Fue un asalto rápido y eficaz. Las miras láser de los fusiles de asalto inundaron toda la cámara con sus brillantes líneas rojas. Con una precisión quirúrgica, se posaron sobre los tres muyahidín armados, abatiéndolos sin contemplaciones. Los soldados de Orión tenían una puntería letal. El sonido agudo y refinado de los disparos con silenciador apenas reveló la contundencia del ataque. Los terroristas parecieron caer sin motivo aparente. Como marionetas.
Brian aún no daba crédito a su milagroso rescate. ¡Los habían salvado! Incapaz de contenerse, comenzó a llorar. Aún no sabía cómo, pero todo había terminado. Vio cómo la teniente MacKree se le acercaba, saludándolo brevemente con la cara. Pero en lugar de detenerse junto a él, pasó como un ciclón en dirección a Mukhtar, que no había sido alcanzado por las balas.

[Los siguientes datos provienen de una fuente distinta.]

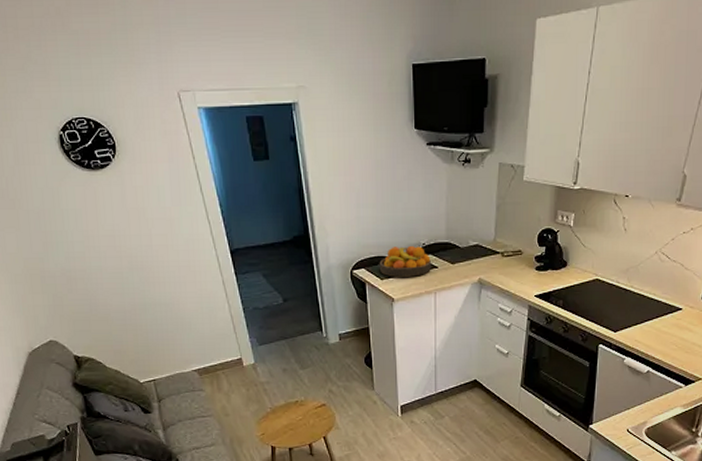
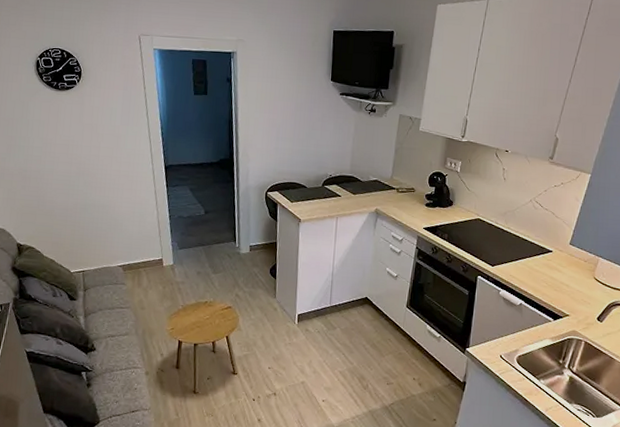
fruit bowl: present [379,245,432,277] -> none [290,175,336,202]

Un soldado se encargó de cortar las ataduras de Susan. Y a su espalda, Brian notó cómo sus propias cuerdas eran cortadas. Con alegría infinita, se puso en pie de un salto y se fundió en un cálido y cómplice abrazo con Susan, que se prolongó largo rato. Ya nada los separaría.
—¿Estáis bien?
Un jovencísimo soldado los miraba con cara escrutadora. Parecía atareado.
Brian sonrió.
—Estamos muy bien. Gracias a vosotros. ¿Cómo nos habéis encontrado?
—Vengan con la teniente.
El soldado los condujo hasta la teniente MacKree. Ella y tres soldados más rodeaban a Mukhtar, que tenía las manos esposadas a la espalda. Pero aun en la derrota, les sostenía la mirada con gesto desafiante. Frente a él, la teniente MacKree, con el rostro tenso y preocupado, parecía nerviosa. Algo no iba bien.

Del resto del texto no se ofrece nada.